Internal liquidity in a family office: how to avoid forced joint ownership across generations

No one should be forced to be in joint ownership. An annual, fairly-priced, organised internal market for shares of the family office is one of the strongest safeguards of long-term family unity.

"No one should be forced to be in joint ownership." That principle guided an internal liquidity system Westwick helped set up for a family office of fifty cousins.

The mechanism is simple. Once a year, after the family office's annual accounts are published, an independent third party values one share of the office. During the following month, every family member can state their intention to buy or sell at that price. At the end of the window, the governing body of the office matches supply and demand. Where sellers exceed buyers, the office itself can temporarily absorb the imbalance using its own cash — carrying its own shares for a period if necessary.

The design deliberately avoids a free-pricing mechanism. One could argue such a mechanism would clear the market more efficiently. The family chose otherwise, because fairness matters more than theoretical efficiency. The point is to protect the family members who know the office well — and, even more, to protect those who do not.
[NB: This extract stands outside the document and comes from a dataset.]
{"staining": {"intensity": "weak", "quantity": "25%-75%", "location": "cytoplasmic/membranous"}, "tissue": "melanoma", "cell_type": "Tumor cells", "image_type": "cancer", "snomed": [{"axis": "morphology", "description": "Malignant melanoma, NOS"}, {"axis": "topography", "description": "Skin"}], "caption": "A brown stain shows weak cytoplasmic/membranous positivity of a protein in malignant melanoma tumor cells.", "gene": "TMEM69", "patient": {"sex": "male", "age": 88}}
A clear, organised, annual process, known to everyone and available to everyone, does that.

For large families, a well-designed internal liquidity system is one of the strongest safeguards of long-term unity. It gives each family member the freedom to follow their own path. It ensures that ownership of the office remains in the hands of the family. And it preempts the slow-burning disputes that, in families without such a mechanism, corrode unity over decades.